Qu’est-ce qui vous inspire ?
Je suis de plus en plus intéressé par les sujets qui se rapportent à la liberté d’expression en ligne et par l’utilisation des nouvelles technologies d’information et les outils web 2.0 (les sites de partage de videos comme Youtube, Google Maps, Flikr, Facebook, Twitter, etc.) pour la défense d’une cause juste allant de la promotion du respect des droits de l’homme et des libertés jusqu’à la défense de l’environnement. Regardez comment les blogueurs égyptiens utilisent le Web pour combattre la torture ou comment les activistes tunisiens ou marocains utilisent la vidéo et les outils Web 2.0 pour dénoncer l’injustice et la corruption est un vrai plaisir. Quand la créativité et l’engagement citoyen des activistes se rejoignent, les adeptes du statu quo et de la répression perdent la bataille de l’information.
Exercez-vous une autocensure sur vos écrits ?
Ça arrive très rarement; lorsque je sens que ce que je vais dire peut causer plus de tort que de bien à la cause ou à l’idée que je défend, j’opte souvent pour des formules et des expressions moins “agressives”. Ceci dit, souvent je choisis la provocation qui est capable de susciter un débat où une réaction que je trouve intéressante.

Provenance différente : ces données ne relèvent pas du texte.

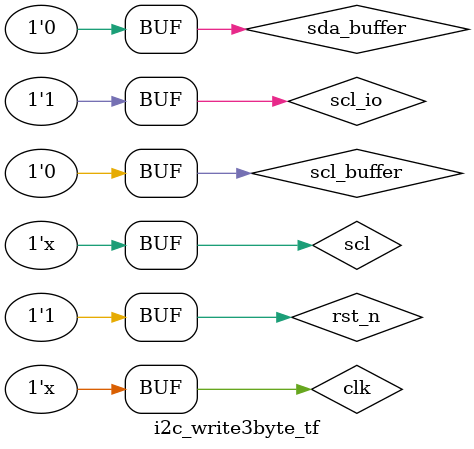
<source format=v>
`timescale 1ns / 1ps


module i2c_write3byte_tf;

	// Inputs
	reg clk;
	reg rst_n;

	// Bidirs
	wire sda;
	wire scl;
	
	reg sda_buffer; // stores the input to be forced
	reg sda_io;     // 0 is input, 1 is output
	reg scl_buffer; // stores the input to be forced
	reg scl_io;     // 0 is input, 1 is output
	
	reg [3:0]tiks;
	initial tiks = 0;
	// Instantiate the Unit Under Test (UUT)
	i2c_controller_tst2 uut (
		.clk(clk), 
		.rst_n(rst_n), 
		.sda(sda), 
		.scl(scl)
	);

	initial begin
		// Initialize Inputs
		clk = 0;
		rst_n = 0;
		sda_io = 1;
		sda_buffer <= 0;
		scl_io = 1;
		scl_buffer <= 0;
		// Wait 100 ns for global reset to finish
		#100;
		rst_n = 1;
		// Add stimulus here

	end
	
	always #5 clk = !clk;
	assign sda = (sda_io) ? 1'bz : sda_buffer;
	assign scl = (scl_io) ? 1'bz : scl_buffer;
	
	always@(negedge scl)begin
		if(tiks == 8) begin
			tiks <= 0;
			sda_io <= 0;
			# 22050
			sda_io <= 1;
		end
		else tiks <= tiks+1;
	end
      
endmodule


</source>
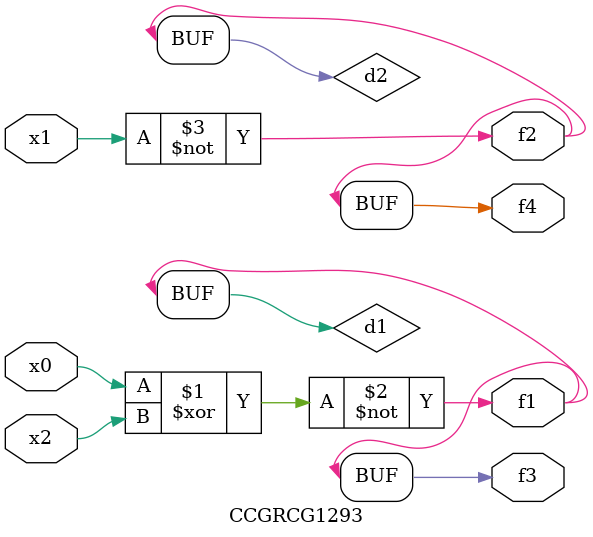
<source format=v>
module CCGRCG1293(
	input x0, x1, x2,
	output f1, f2, f3, f4
);

	wire d1, d2, d3;

	xnor (d1, x0, x2);
	nand (d2, x1);
	nor (d3, x1, x2);
	assign f1 = d1;
	assign f2 = d2;
	assign f3 = d1;
	assign f4 = d2;
endmodule

</source>
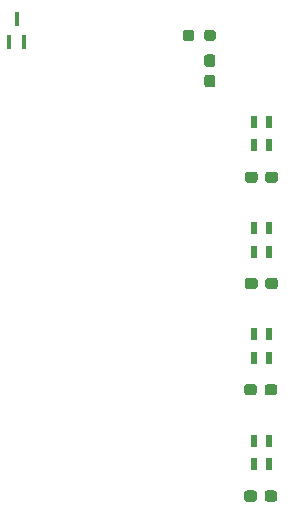
<source format=gbr>
G04 #@! TF.GenerationSoftware,KiCad,Pcbnew,(5.1.7)-1*
G04 #@! TF.CreationDate,2020-12-30T19:43:10-05:00*
G04 #@! TF.ProjectId,snowflake,736e6f77-666c-4616-9b65-2e6b69636164,rev?*
G04 #@! TF.SameCoordinates,Original*
G04 #@! TF.FileFunction,Paste,Top*
G04 #@! TF.FilePolarity,Positive*
%FSLAX46Y46*%
G04 Gerber Fmt 4.6, Leading zero omitted, Abs format (unit mm)*
G04 Created by KiCad (PCBNEW (5.1.7)-1) date 2020-12-30 19:43:10*
%MOMM*%
%LPD*%
G01*
G04 APERTURE LIST*
%ADD10R,0.355600X1.168400*%
%ADD11R,0.600000X1.000000*%
G04 APERTURE END LIST*
G36*
G01*
X224362500Y-89025000D02*
X224837500Y-89025000D01*
G75*
G02*
X225075000Y-89262500I0J-237500D01*
G01*
X225075000Y-89862500D01*
G75*
G02*
X224837500Y-90100000I-237500J0D01*
G01*
X224362500Y-90100000D01*
G75*
G02*
X224125000Y-89862500I0J237500D01*
G01*
X224125000Y-89262500D01*
G75*
G02*
X224362500Y-89025000I237500J0D01*
G01*
G37*
G36*
G01*
X224362500Y-87300000D02*
X224837500Y-87300000D01*
G75*
G02*
X225075000Y-87537500I0J-237500D01*
G01*
X225075000Y-88137500D01*
G75*
G02*
X224837500Y-88375000I-237500J0D01*
G01*
X224362500Y-88375000D01*
G75*
G02*
X224125000Y-88137500I0J237500D01*
G01*
X224125000Y-87537500D01*
G75*
G02*
X224362500Y-87300000I237500J0D01*
G01*
G37*
D10*
X208249999Y-84334800D03*
X208899998Y-86265200D03*
X207600000Y-86265200D03*
G36*
G01*
X223275000Y-85462500D02*
X223275000Y-85937500D01*
G75*
G02*
X223037500Y-86175000I-237500J0D01*
G01*
X222537500Y-86175000D01*
G75*
G02*
X222300000Y-85937500I0J237500D01*
G01*
X222300000Y-85462500D01*
G75*
G02*
X222537500Y-85225000I237500J0D01*
G01*
X223037500Y-85225000D01*
G75*
G02*
X223275000Y-85462500I0J-237500D01*
G01*
G37*
G36*
G01*
X225100000Y-85462500D02*
X225100000Y-85937500D01*
G75*
G02*
X224862500Y-86175000I-237500J0D01*
G01*
X224362500Y-86175000D01*
G75*
G02*
X224125000Y-85937500I0J237500D01*
G01*
X224125000Y-85462500D01*
G75*
G02*
X224362500Y-85225000I237500J0D01*
G01*
X224862500Y-85225000D01*
G75*
G02*
X225100000Y-85462500I0J-237500D01*
G01*
G37*
D11*
X228325000Y-122000000D03*
X229625000Y-122000000D03*
X228325000Y-120000000D03*
X229625000Y-120000000D03*
X228325000Y-113000000D03*
X229625000Y-113000000D03*
X228325000Y-111000000D03*
X229625000Y-111000000D03*
X228325000Y-104000000D03*
X229625000Y-104000000D03*
X228325000Y-102000000D03*
X229625000Y-102000000D03*
X228325000Y-95000000D03*
X229625000Y-95000000D03*
X228325000Y-93000000D03*
X229625000Y-93000000D03*
G36*
G01*
X229237500Y-124937500D02*
X229237500Y-124462500D01*
G75*
G02*
X229475000Y-124225000I237500J0D01*
G01*
X230075000Y-124225000D01*
G75*
G02*
X230312500Y-124462500I0J-237500D01*
G01*
X230312500Y-124937500D01*
G75*
G02*
X230075000Y-125175000I-237500J0D01*
G01*
X229475000Y-125175000D01*
G75*
G02*
X229237500Y-124937500I0J237500D01*
G01*
G37*
G36*
G01*
X227512500Y-124937500D02*
X227512500Y-124462500D01*
G75*
G02*
X227750000Y-124225000I237500J0D01*
G01*
X228350000Y-124225000D01*
G75*
G02*
X228587500Y-124462500I0J-237500D01*
G01*
X228587500Y-124937500D01*
G75*
G02*
X228350000Y-125175000I-237500J0D01*
G01*
X227750000Y-125175000D01*
G75*
G02*
X227512500Y-124937500I0J237500D01*
G01*
G37*
G36*
G01*
X229237500Y-115937500D02*
X229237500Y-115462500D01*
G75*
G02*
X229475000Y-115225000I237500J0D01*
G01*
X230075000Y-115225000D01*
G75*
G02*
X230312500Y-115462500I0J-237500D01*
G01*
X230312500Y-115937500D01*
G75*
G02*
X230075000Y-116175000I-237500J0D01*
G01*
X229475000Y-116175000D01*
G75*
G02*
X229237500Y-115937500I0J237500D01*
G01*
G37*
G36*
G01*
X227512500Y-115937500D02*
X227512500Y-115462500D01*
G75*
G02*
X227750000Y-115225000I237500J0D01*
G01*
X228350000Y-115225000D01*
G75*
G02*
X228587500Y-115462500I0J-237500D01*
G01*
X228587500Y-115937500D01*
G75*
G02*
X228350000Y-116175000I-237500J0D01*
G01*
X227750000Y-116175000D01*
G75*
G02*
X227512500Y-115937500I0J237500D01*
G01*
G37*
G36*
G01*
X229300000Y-106937500D02*
X229300000Y-106462500D01*
G75*
G02*
X229537500Y-106225000I237500J0D01*
G01*
X230137500Y-106225000D01*
G75*
G02*
X230375000Y-106462500I0J-237500D01*
G01*
X230375000Y-106937500D01*
G75*
G02*
X230137500Y-107175000I-237500J0D01*
G01*
X229537500Y-107175000D01*
G75*
G02*
X229300000Y-106937500I0J237500D01*
G01*
G37*
G36*
G01*
X227575000Y-106937500D02*
X227575000Y-106462500D01*
G75*
G02*
X227812500Y-106225000I237500J0D01*
G01*
X228412500Y-106225000D01*
G75*
G02*
X228650000Y-106462500I0J-237500D01*
G01*
X228650000Y-106937500D01*
G75*
G02*
X228412500Y-107175000I-237500J0D01*
G01*
X227812500Y-107175000D01*
G75*
G02*
X227575000Y-106937500I0J237500D01*
G01*
G37*
G36*
G01*
X229300000Y-97937500D02*
X229300000Y-97462500D01*
G75*
G02*
X229537500Y-97225000I237500J0D01*
G01*
X230137500Y-97225000D01*
G75*
G02*
X230375000Y-97462500I0J-237500D01*
G01*
X230375000Y-97937500D01*
G75*
G02*
X230137500Y-98175000I-237500J0D01*
G01*
X229537500Y-98175000D01*
G75*
G02*
X229300000Y-97937500I0J237500D01*
G01*
G37*
G36*
G01*
X227575000Y-97937500D02*
X227575000Y-97462500D01*
G75*
G02*
X227812500Y-97225000I237500J0D01*
G01*
X228412500Y-97225000D01*
G75*
G02*
X228650000Y-97462500I0J-237500D01*
G01*
X228650000Y-97937500D01*
G75*
G02*
X228412500Y-98175000I-237500J0D01*
G01*
X227812500Y-98175000D01*
G75*
G02*
X227575000Y-97937500I0J237500D01*
G01*
G37*
M02*

</source>
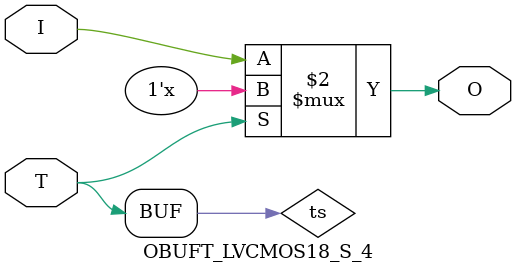
<source format=v>

/*

FUNCTION    : TRI-STATE OUTPUT BUFFER

*/

`celldefine
`timescale  100 ps / 10 ps

module OBUFT_LVCMOS18_S_4 (O, I, T);

    output O;

    input  I, T;

    or O1 (ts, 1'b0, T);
    bufif0 T1 (O, I, ts);

endmodule

</source>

Quel fut votre post le plus populaire ?
Selon les statistiques de mon blog, c’est le post “Que cherchent les Maghrébins sur Google?” qui semble attirer le plus de visiteurs. L’article en question étudie les tendances du cyber-comportement au Maghreb et en Tunisie en particulier en se basant sur Google Trends .L’autre sujet qui n’a jamais cessé d’intéresser journalistes et chercheurs du Web Social c’est “La carte des prisons Tunisiennes”. Il s’agit d’un travail de mushup (une technique de mixage d’applications composites et de services exposés sur le web pour en former un nouveau service) qui dresse une liste approximative des prisons tunisiennes installées sur une carte Google avec des témoignages vidéo et audio de prisonniers politiques en Tunisie.